Every company has a different attack surface. But an expanding number of organizations have one thing in common: improving infrastructure. Modern enterprises are embracing new systems and rolling out new settings, including the cloud and the Internet of Things. The types of devices that we're trying to protect today have grown from what we've had in the past. We've always had to shield servers, laptops, endpoints, databases, and applications. Today we have to expand that to include cloud offerings, a very large array of services that are continually evolving in shifting public cloud and private cloud platforms.

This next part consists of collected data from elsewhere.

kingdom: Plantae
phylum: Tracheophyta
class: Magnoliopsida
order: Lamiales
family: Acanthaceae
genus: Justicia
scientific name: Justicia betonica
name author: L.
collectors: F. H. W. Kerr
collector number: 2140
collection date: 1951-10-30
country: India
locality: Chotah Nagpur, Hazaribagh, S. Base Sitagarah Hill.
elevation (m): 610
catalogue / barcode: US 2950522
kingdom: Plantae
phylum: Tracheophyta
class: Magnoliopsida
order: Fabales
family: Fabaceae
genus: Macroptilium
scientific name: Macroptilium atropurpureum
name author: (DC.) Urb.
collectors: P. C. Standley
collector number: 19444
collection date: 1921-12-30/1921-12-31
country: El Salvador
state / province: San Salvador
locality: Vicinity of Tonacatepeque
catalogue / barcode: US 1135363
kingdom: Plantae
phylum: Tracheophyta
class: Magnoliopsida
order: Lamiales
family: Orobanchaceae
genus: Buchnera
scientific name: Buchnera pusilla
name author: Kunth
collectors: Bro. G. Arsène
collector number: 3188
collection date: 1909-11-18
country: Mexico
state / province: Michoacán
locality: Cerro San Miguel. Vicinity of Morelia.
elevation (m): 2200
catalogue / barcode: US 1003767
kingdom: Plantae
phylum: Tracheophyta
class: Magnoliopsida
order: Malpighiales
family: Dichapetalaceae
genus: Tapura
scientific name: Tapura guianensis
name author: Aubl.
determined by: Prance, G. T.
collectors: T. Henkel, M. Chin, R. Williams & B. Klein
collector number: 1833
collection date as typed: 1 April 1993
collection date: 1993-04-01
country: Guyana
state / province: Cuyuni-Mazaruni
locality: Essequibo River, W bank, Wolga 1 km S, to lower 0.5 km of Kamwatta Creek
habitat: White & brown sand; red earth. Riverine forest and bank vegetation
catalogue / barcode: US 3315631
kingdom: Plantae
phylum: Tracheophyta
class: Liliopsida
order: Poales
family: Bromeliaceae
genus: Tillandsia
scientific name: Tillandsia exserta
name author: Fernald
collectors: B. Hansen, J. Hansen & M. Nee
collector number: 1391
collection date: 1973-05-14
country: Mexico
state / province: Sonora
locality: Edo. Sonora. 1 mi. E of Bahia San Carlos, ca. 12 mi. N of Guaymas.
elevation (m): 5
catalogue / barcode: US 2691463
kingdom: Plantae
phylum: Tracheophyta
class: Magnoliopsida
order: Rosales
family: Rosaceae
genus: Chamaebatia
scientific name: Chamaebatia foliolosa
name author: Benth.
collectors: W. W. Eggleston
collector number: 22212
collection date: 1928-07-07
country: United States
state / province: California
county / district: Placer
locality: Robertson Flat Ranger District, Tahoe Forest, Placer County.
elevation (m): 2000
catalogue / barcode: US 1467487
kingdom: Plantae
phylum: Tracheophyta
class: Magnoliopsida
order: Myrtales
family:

Out with the old, in with the same old
New infrastructure means new attack vectors, thereby raising the organization's overall attack surface. But it's not just the surface; the ways that people are going to attack these systems are also developing. The range and complexity of cyberattacks are both developing every year, with a higher magnitude of vulnerabilities to match. With global breaches that disclose millions of private records at once, it's plain to see that cyber attackers have quickly mastered how to leverage the cloud on a level that might've been incomprehensible a decade ago. The circumstance calls for security practitioners to ask themselves how they can increase the coverage of their present infrastructure into these new system environments.
Can you handle the truth?
The truth is we're only perceiving more complexity with the advancement of new technologies, along with the increase of security sectors due to niche startups. Combining the number of new security tools with the increased attack surface and the increase in attack vectors, it's clear that the complexity of what we're trying to defend increases year over year. When you have more complexity, you have more risk. However, system complexity doesn't need to be the reason for security failures if the correct basic controls are being implemented consistently across the whole environment. One of the most significant things to be aware of is whether or not you're applying the right cybersecurity framework. To be successful now, you must focus on your framework and on evolving in different security areas, making sure you're getting the basics right first and foremost.